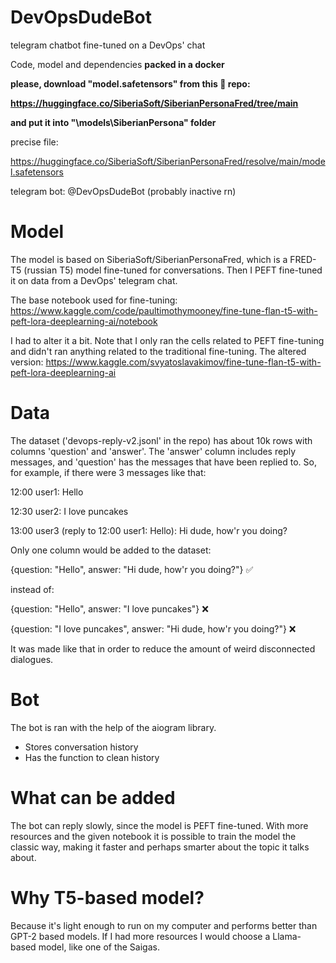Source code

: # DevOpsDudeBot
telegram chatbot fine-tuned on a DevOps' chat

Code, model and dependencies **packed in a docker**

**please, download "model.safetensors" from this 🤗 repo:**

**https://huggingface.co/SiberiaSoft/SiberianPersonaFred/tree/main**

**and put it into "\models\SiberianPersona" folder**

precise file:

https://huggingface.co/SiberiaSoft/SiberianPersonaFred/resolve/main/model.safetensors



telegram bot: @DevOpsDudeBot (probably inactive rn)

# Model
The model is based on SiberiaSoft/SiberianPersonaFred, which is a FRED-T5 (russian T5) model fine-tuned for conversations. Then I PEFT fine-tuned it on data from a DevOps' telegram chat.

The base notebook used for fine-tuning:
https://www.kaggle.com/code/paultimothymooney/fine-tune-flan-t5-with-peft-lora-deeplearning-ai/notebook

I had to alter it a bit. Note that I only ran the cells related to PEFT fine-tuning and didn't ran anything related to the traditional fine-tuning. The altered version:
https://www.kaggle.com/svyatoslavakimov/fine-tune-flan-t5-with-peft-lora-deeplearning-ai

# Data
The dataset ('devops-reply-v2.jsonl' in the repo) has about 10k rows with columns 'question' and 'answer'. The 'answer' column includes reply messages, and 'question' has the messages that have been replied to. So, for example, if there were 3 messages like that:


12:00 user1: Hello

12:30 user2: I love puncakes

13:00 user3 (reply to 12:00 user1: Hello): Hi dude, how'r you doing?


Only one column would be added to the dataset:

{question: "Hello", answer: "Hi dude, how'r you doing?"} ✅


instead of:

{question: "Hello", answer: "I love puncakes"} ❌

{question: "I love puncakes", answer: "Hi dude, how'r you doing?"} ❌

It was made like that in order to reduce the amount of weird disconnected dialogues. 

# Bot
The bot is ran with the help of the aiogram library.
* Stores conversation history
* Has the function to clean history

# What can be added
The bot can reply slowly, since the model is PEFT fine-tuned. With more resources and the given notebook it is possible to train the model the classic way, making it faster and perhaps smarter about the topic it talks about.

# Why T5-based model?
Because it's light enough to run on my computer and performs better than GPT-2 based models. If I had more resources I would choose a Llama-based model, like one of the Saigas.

■ WHAT YOU SHOULD DO
Everything from the opening line of the data through the line with "# What can be added" should be repeated exactly; leave the pictures out.

■ RESULT BELOW
Source code

: # DevOpsDudeBot
telegram chatbot fine-tuned on a DevOps' chat

Code, model and dependencies **packed in a docker**

**please, download "model.safetensors" from this 🤗 repo:**

**https://huggingface.co/SiberiaSoft/SiberianPersonaFred/tree/main**

**and put it into "\models\SiberianPersona" folder**

precise file:

https://huggingface.co/SiberiaSoft/SiberianPersonaFred/resolve/main/model.safetensors



telegram bot: @DevOpsDudeBot (probably inactive rn)

# Model
The model is based on SiberiaSoft/SiberianPersonaFred, which is a FRED-T5 (russian T5) model fine-tuned for conversations. Then I PEFT fine-tuned it on data from a DevOps' telegram chat.

The base notebook used for fine-tuning:
https://www.kaggle.com/code/paultimothymooney/fine-tune-flan-t5-with-peft-lora-deeplearning-ai/notebook

I had to alter it a bit. Note that I only ran the cells related to PEFT fine-tuning and didn't ran anything related to the traditional fine-tuning. The altered version:
https://www.kaggle.com/svyatoslavakimov/fine-tune-flan-t5-with-peft-lora-deeplearning-ai

# Data
The dataset ('devops-reply-v2.jsonl' in the repo) has about 10k rows with columns 'question' and 'answer'. The 'answer' column includes reply messages, and 'question' has the messages that have been replied to. So, for example, if there were 3 messages like that:


12:00 user1: Hello

12:30 user2: I love puncakes

13:00 user3 (reply to 12:00 user1: Hello): Hi dude, how'r you doing?


Only one column would be added to the dataset:

{question: "Hello", answer: "Hi dude, how'r you doing?"} ✅


instead of:

{question: "Hello", answer: "I love puncakes"} ❌

{question: "I love puncakes", answer: "Hi dude, how'r you doing?"} ❌

It was made like that in order to reduce the amount of weird disconnected dialogues. 

# Bot
The bot is ran with the help of the aiogram library.
* Stores conversation history
* Has the function to clean history

# What can be added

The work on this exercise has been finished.